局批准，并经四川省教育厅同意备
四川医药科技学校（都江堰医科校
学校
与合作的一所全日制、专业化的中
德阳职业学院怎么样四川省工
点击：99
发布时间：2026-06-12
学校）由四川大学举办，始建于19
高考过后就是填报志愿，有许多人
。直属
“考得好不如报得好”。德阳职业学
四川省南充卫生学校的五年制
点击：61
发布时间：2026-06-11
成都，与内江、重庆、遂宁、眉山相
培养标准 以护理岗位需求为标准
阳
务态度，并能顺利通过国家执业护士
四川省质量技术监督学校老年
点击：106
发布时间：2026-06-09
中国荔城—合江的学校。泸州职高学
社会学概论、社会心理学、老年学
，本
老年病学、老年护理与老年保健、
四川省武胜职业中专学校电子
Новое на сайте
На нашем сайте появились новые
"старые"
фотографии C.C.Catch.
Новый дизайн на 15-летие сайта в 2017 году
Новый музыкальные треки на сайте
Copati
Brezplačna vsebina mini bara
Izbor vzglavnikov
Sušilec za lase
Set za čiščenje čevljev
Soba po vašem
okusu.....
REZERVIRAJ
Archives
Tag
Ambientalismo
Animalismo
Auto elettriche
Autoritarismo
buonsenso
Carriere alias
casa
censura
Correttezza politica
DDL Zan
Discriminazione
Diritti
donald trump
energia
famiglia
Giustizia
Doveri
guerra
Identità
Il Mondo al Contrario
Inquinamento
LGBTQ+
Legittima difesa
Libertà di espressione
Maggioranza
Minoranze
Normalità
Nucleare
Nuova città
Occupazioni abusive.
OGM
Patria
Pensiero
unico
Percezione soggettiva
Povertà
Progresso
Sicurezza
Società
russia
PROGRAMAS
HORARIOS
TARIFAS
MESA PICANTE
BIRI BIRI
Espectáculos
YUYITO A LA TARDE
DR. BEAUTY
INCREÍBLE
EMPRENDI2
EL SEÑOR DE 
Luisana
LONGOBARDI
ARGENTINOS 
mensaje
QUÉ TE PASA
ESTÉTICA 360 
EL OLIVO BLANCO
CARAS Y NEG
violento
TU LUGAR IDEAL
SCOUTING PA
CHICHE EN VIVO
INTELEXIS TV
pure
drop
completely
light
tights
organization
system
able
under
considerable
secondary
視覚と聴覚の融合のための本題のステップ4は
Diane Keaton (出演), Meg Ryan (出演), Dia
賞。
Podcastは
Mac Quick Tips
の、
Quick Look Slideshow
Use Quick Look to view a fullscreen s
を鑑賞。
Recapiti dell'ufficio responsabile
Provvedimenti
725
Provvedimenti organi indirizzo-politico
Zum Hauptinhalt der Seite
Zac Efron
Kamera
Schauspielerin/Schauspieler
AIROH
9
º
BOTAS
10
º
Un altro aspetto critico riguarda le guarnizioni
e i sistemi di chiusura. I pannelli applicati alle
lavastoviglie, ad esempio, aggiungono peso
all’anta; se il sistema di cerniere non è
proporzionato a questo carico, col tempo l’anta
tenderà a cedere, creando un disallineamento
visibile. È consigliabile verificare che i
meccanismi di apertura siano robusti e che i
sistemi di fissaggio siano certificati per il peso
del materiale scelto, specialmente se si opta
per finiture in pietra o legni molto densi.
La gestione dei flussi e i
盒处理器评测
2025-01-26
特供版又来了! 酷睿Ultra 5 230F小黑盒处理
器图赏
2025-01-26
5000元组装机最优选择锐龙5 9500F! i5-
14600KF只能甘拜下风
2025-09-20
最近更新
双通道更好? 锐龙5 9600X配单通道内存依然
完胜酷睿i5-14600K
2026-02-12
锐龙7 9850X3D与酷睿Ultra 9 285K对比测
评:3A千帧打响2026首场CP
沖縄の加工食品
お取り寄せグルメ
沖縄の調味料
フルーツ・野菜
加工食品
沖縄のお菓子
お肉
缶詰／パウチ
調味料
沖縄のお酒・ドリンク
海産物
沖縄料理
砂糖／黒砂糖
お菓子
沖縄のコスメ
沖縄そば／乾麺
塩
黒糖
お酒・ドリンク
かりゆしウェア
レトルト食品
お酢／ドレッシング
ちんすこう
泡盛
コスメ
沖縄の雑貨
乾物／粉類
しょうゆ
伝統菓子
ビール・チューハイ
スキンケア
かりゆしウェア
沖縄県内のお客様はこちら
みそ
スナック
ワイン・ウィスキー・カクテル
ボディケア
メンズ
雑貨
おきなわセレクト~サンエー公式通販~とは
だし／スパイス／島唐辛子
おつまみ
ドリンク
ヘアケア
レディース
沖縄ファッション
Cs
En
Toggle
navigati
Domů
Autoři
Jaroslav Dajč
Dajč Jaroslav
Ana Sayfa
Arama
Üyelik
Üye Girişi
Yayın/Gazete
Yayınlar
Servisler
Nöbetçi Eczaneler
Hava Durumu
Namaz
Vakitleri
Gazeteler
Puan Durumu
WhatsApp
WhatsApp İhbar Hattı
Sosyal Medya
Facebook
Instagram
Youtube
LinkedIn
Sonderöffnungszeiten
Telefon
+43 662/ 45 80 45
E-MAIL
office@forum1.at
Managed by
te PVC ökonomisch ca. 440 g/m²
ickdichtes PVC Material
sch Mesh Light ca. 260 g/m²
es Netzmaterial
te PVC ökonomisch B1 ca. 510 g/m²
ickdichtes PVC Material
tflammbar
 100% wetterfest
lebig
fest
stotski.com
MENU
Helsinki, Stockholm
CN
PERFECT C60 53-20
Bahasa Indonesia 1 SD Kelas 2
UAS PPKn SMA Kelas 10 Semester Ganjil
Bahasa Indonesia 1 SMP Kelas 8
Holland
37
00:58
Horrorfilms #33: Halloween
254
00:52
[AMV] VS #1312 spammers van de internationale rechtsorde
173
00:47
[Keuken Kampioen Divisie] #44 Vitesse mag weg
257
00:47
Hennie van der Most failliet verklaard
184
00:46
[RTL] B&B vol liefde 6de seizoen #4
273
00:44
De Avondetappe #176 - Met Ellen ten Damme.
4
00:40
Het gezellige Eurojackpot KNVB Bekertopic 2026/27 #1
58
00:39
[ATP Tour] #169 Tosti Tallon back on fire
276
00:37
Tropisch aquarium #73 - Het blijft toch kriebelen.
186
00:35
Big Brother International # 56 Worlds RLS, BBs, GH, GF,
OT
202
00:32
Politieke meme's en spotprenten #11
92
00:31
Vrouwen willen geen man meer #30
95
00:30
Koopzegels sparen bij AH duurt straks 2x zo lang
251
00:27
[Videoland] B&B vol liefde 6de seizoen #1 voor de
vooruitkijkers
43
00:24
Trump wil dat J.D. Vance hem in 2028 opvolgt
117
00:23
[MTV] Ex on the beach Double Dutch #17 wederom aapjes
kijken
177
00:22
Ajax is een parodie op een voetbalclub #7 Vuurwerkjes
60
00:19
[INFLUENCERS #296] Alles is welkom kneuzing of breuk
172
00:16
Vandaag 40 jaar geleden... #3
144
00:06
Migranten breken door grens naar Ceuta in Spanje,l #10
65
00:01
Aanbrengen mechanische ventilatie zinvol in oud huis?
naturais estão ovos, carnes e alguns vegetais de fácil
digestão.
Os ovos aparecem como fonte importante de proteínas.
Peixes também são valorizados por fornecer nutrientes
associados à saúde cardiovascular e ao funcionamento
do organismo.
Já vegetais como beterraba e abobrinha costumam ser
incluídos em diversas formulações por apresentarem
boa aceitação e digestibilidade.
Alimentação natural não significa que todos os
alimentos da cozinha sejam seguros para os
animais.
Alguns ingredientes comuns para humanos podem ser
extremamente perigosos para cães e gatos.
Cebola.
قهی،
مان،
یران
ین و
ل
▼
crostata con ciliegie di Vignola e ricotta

━━━

ABOUT THIS EXERCISE » Line by line, return the whole listing without a single difference.

SOLUTION »
局批准，并经四川省教育厅同意备
四川医药科技学校（都江堰医科校
学校
与合作的一所全日制、专业化的中
德阳职业学院怎么样四川省工
点击：99
发布时间：2026-06-12
学校）由四川大学举办，始建于19
高考过后就是填报志愿，有许多人
。直属
“考得好不如报得好”。德阳职业学
四川省南充卫生学校的五年制
点击：61
发布时间：2026-06-11
成都，与内江、重庆、遂宁、眉山相
培养标准 以护理岗位需求为标准
阳
务态度，并能顺利通过国家执业护士
四川省质量技术监督学校老年
点击：106
发布时间：2026-06-09
中国荔城—合江的学校。泸州职高学
社会学概论、社会心理学、老年学
，本
老年病学、老年护理与老年保健、
四川省武胜职业中专学校电子
Новое на сайте
На нашем сайте появились новые
"старые"
фотографии C.C.Catch.
Новый дизайн на 15-летие сайта в 2017 году
Новый музыкальные треки на сайте
Copati
Brezplačna vsebina mini bara
Izbor vzglavnikov
Sušilec za lase
Set za čiščenje čevljev
Soba po vašem
okusu.....
REZERVIRAJ
Archives
Tag
Ambientalismo
Animalismo
Auto elettriche
Autoritarismo
buonsenso
Carriere alias
casa
censura
Correttezza politica
DDL Zan
Discriminazione
Diritti
donald trump
energia
famiglia
Giustizia
Doveri
guerra
Identità
Il Mondo al Contrario
Inquinamento
LGBTQ+
Legittima difesa
Libertà di espressione
Maggioranza
Minoranze
Normalità
Nucleare
Nuova città
Occupazioni abusive.
OGM
Patria
Pensiero
unico
Percezione soggettiva
Povertà
Progresso
Sicurezza
Società
russia
PROGRAMAS
HORARIOS
TARIFAS
MESA PICANTE
BIRI BIRI
Espectáculos
YUYITO A LA TARDE
DR. BEAUTY
INCREÍBLE
EMPRENDI2
EL SEÑOR DE 
Luisana
LONGOBARDI
ARGENTINOS 
mensaje
QUÉ TE PASA
ESTÉTICA 360 
EL OLIVO BLANCO
CARAS Y NEG
violento
TU LUGAR IDEAL
SCOUTING PA
CHICHE EN VIVO
INTELEXIS TV
pure
drop
completely
light
tights
organization
system
able
under
considerable
secondary
視覚と聴覚の融合のための本題のステップ4は
Diane Keaton (出演), Meg Ryan (出演), Dia
賞。
Podcastは
Mac Quick Tips
の、
Quick Look Slideshow
Use Quick Look to view a fullscreen s
を鑑賞。
Recapiti dell'ufficio responsabile
Provvedimenti
725
Provvedimenti organi indirizzo-politico
Zum Hauptinhalt der Seite
Zac Efron
Kamera
Schauspielerin/Schauspieler
AIROH
9
º
BOTAS
10
º
Un altro aspetto critico riguarda le guarnizioni
e i sistemi di chiusura. I pannelli applicati alle
lavastoviglie, ad esempio, aggiungono peso
all’anta; se il sistema di cerniere non è
proporzionato a questo carico, col tempo l’anta
tenderà a cedere, creando un disallineamento
visibile. È consigliabile verificare che i
meccanismi di apertura siano robusti e che i
sistemi di fissaggio siano certificati per il peso
del materiale scelto, specialmente se si opta
per finiture in pietra o legni molto densi.
La gestione dei flussi e i
盒处理器评测
2025-01-26
特供版又来了! 酷睿Ultra 5 230F小黑盒处理
器图赏
2025-01-26
5000元组装机最优选择锐龙5 9500F! i5-
14600KF只能甘拜下风
2025-09-20
最近更新
双通道更好? 锐龙5 9600X配单通道内存依然
完胜酷睿i5-14600K
2026-02-12
锐龙7 9850X3D与酷睿Ultra 9 285K对比测
评:3A千帧打响2026首场CP
沖縄の加工食品
お取り寄せグルメ
沖縄の調味料
フルーツ・野菜
加工食品
沖縄のお菓子
お肉
缶詰／パウチ
調味料
沖縄のお酒・ドリンク
海産物
沖縄料理
砂糖／黒砂糖
お菓子
沖縄のコスメ
沖縄そば／乾麺
塩
黒糖
お酒・ドリンク
かりゆしウェア
レトルト食品
お酢／ドレッシング
ちんすこう
泡盛
コスメ
沖縄の雑貨
乾物／粉類
しょうゆ
伝統菓子
ビール・チューハイ
スキンケア
かりゆしウェア
沖縄県内のお客様はこちら
みそ
スナック
ワイン・ウィスキー・カクテル
ボディケア
メンズ
雑貨
おきなわセレクト~サンエー公式通販~とは
だし／スパイス／島唐辛子
おつまみ
ドリンク
ヘアケア
レディース
沖縄ファッション
Cs
En
Toggle
navigati
Domů
Autoři
Jaroslav Dajč
Dajč Jaroslav
Ana Sayfa
Arama
Üyelik
Üye Girişi
Yayın/Gazete
Yayınlar
Servisler
Nöbetçi Eczaneler
Hava Durumu
Namaz
Vakitleri
Gazeteler
Puan Durumu
WhatsApp
WhatsApp İhbar Hattı
Sosyal Medya
Facebook
Instagram
Youtube
LinkedIn
Sonderöffnungszeiten
Telefon
+43 662/ 45 80 45
E-MAIL
office@forum1.at
Managed by
te PVC ökonomisch ca. 440 g/m²
ickdichtes PVC Material
sch Mesh Light ca. 260 g/m²
es Netzmaterial
te PVC ökonomisch B1 ca. 510 g/m²
ickdichtes PVC Material
tflammbar
 100% wetterfest
lebig
fest
stotski.com
MENU
Helsinki, Stockholm
CN
PERFECT C60 53-20
Bahasa Indonesia 1 SD Kelas 2
UAS PPKn SMA Kelas 10 Semester Ganjil
Bahasa Indonesia 1 SMP Kelas 8
Holland
37
00:58
Horrorfilms #33: Halloween
254
00:52
[AMV] VS #1312 spammers van de internationale rechtsorde
173
00:47
[Keuken Kampioen Divisie] #44 Vitesse mag weg
257
00:47
Hennie van der Most failliet verklaard
184
00:46
[RTL] B&B vol liefde 6de seizoen #4
273
00:44
De Avondetappe #176 - Met Ellen ten Damme.
4
00:40
Het gezellige Eurojackpot KNVB Bekertopic 2026/27 #1
58
00:39
[ATP Tour] #169 Tosti Tallon back on fire
276
00:37
Tropisch aquarium #73 - Het blijft toch kriebelen.
186
00:35
Big Brother International # 56 Worlds RLS, BBs, GH, GF,
OT
202
00:32
Politieke meme's en spotprenten #11
92
00:31
Vrouwen willen geen man meer #30
95
00:30
Koopzegels sparen bij AH duurt straks 2x zo lang
251
00:27
[Videoland] B&B vol liefde 6de seizoen #1 voor de
vooruitkijkers
43
00:24
Trump wil dat J.D. Vance hem in 2028 opvolgt
117
00:23
[MTV] Ex on the beach Double Dutch #17 wederom aapjes
kijken
177
00:22
Ajax is een parodie op een voetbalclub #7 Vuurwerkjes
60
00:19
[INFLUENCERS #296] Alles is welkom kneuzing of breuk
172
00:16
Vandaag 40 jaar geleden... #3
144
00:06
Migranten breken door grens naar Ceuta in Spanje,l #10
65
00:01
Aanbrengen mechanische ventilatie zinvol in oud huis?
naturais estão ovos, carnes e alguns vegetais de fácil
digestão.
Os ovos aparecem como fonte importante de proteínas.
Peixes também são valorizados por fornecer nutrientes
associados à saúde cardiovascular e ao funcionamento
do organismo.
Já vegetais como beterraba e abobrinha costumam ser
incluídos em diversas formulações por apresentarem
boa aceitação e digestibilidade.
Alimentação natural não significa que todos os
alimentos da cozinha sejam seguros para os
animais.
Alguns ingredientes comuns para humanos podem ser
extremamente perigosos para cães e gatos.
Cebola.
قهی،
مان،
یران
ین و
ل
▼
crostata con ciliegie di Vignola e ricotta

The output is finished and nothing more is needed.